I don't think that going to a camp without having called a game is a good idea.
I've been with my association for 2 years and just went to my first camp this weekend.
I work primarily middle school and junior varsity and those are decent training grounds for the basics but I work with a few "paycheck" officials or lesser talented veterans and that stunts my development.
I learned more in 3 days at camp than I have in 2 seasons but it was not the basics but the next things up.
Some of the instruction we got was a repeat of the cadet classes but in those classes it was all chalk and talk and no court time. We did the lecture in camp and then called games.
As a group of 2nd and 3rd year officials mostly we all started calling those things we either let go or weren't sure of mostly because we had a clinician in the area giving us feedback and validating what we did.

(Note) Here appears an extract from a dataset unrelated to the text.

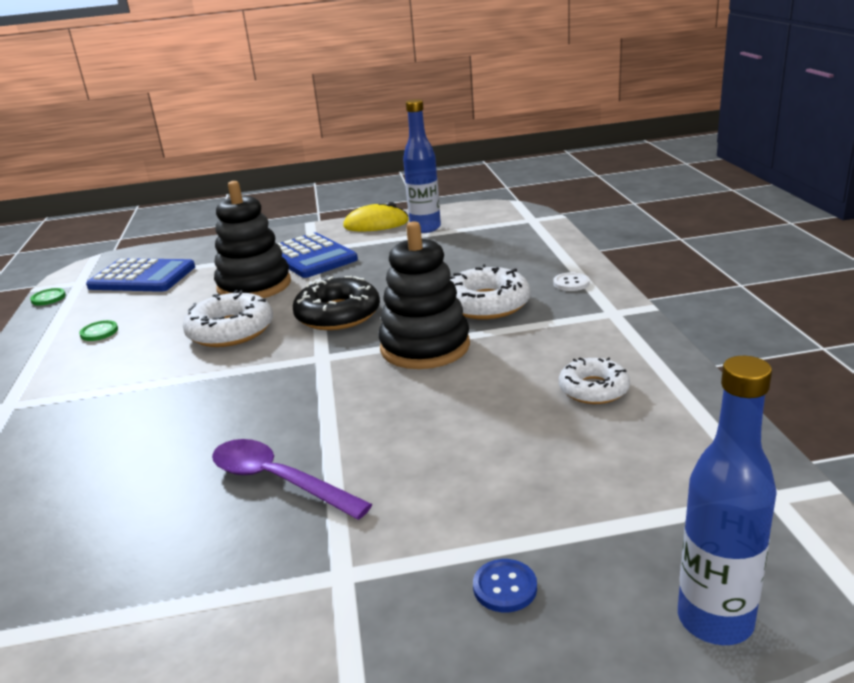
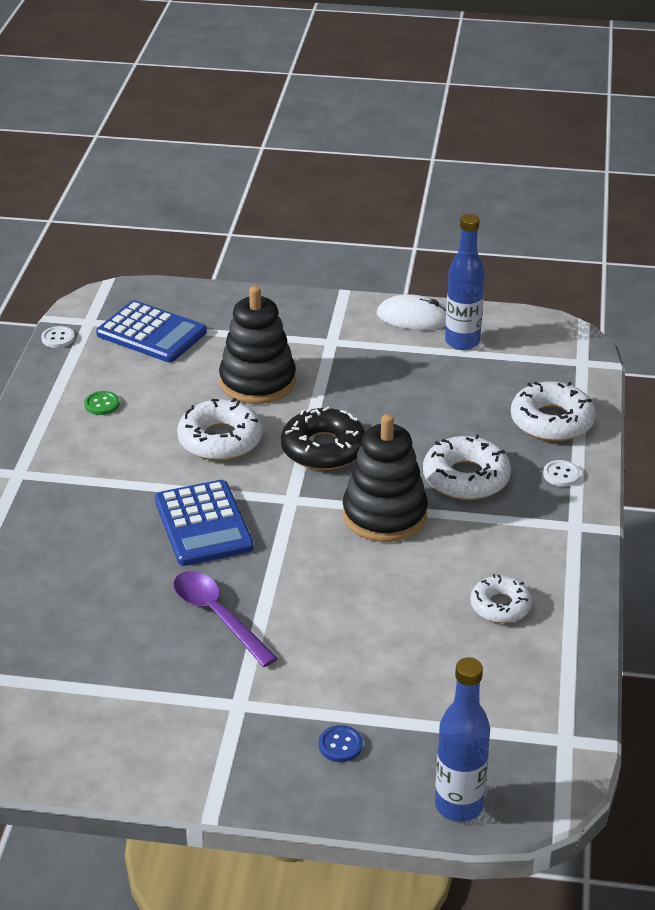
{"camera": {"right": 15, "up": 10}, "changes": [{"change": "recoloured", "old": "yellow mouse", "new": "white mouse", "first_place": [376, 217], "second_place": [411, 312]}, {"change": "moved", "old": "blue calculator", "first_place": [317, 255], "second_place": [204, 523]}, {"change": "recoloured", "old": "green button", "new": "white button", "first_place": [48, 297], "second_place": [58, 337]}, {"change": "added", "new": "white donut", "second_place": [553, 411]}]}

In a weekend I started calling throw-in and lane violations, block/charge (2), and my first technical for unsporting behavior on a coach.
The rest of the campers expect their partner to be in the proper place or at least near it, they expect their partner to cover his/her own PCA and get those shared areas in 2 person.
A green rookie without calling any games is not going to be comfortable doing it. Rookies go looking for traveling and pushing fouls because those are fairly easy to see.
A camp throws a lot of concepts at a person in a short time. To me it's better to do the classroom work, call games for a couple of years and then go to a camp and get the next level stuff on the belt instead of the basics.